--- Records for the exercise Enclosed Below ---
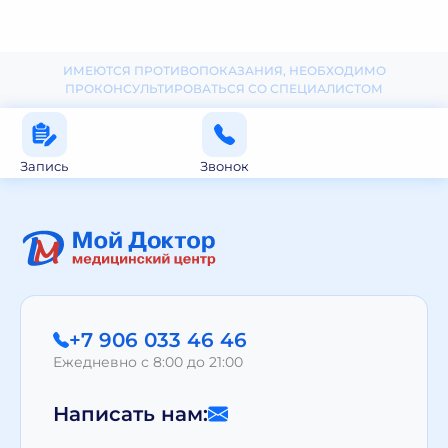
ИМЕЮТСЯ ПРОТИВОПОКАЗАНИЯ, НЕОБХОДИМО
ПРОКОНСУЛЬТИРОВАТЬСЯ СО СПЕЦИАЛИСТОМ
Запись
Звонок
+7 906 033 46 46
Ежедневно с 8:00 до 21:00
Написать нам:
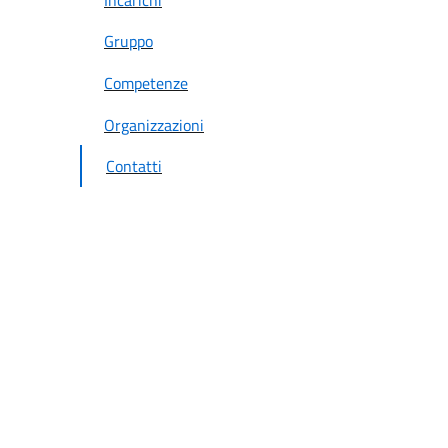
Gruppo
Competenze
Organizzazioni
Contatti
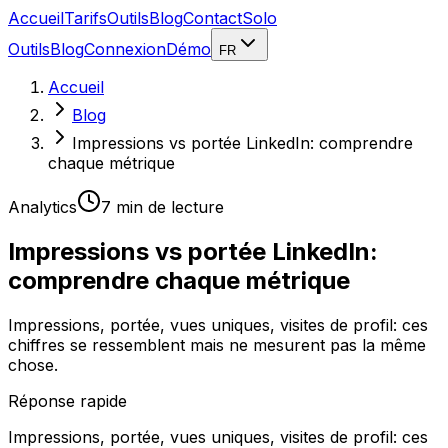
Accueil
Tarifs
Outils
Blog
Contact
Solo
Outils
Blog
Connexion
Démo
FR
Accueil
Blog
Impressions vs portée LinkedIn: comprendre
chaque métrique
Analytics
7 min
de lecture
Impressions vs portée LinkedIn:
comprendre chaque métrique
Impressions, portée, vues uniques, visites de profil: ces
chiffres se ressemblent mais ne mesurent pas la même
chose.
Réponse rapide
Impressions, portée, vues uniques, visites de profil: ces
--- End of Enclosed Records for the exercise ---
### [Task requirements]
For each line above, output its wording exactly and leave out any picture.

### [Reply to the task]
ИМЕЮТСЯ ПРОТИВОПОКАЗАНИЯ, НЕОБХОДИМО
ПРОКОНСУЛЬТИРОВАТЬСЯ СО СПЕЦИАЛИСТОМ
Запись
Звонок
+7 906 033 46 46
Ежедневно с 8:00 до 21:00
Написать нам:
Gruppo
Competenze
Organizzazioni
Contatti
Accueil
Tarifs
Outils
Blog
Contact
Solo
Outils
Blog
Connexion
Démo
FR
Accueil
Blog
Impressions vs portée LinkedIn: comprendre
chaque métrique
Analytics
7 min
de lecture
Impressions vs portée LinkedIn:
comprendre chaque métrique
Impressions, portée, vues uniques, visites de profil: ces
chiffres se ressemblent mais ne mesurent pas la même
chose.
Réponse rapide
Impressions, portée, vues uniques, visites de profil: ces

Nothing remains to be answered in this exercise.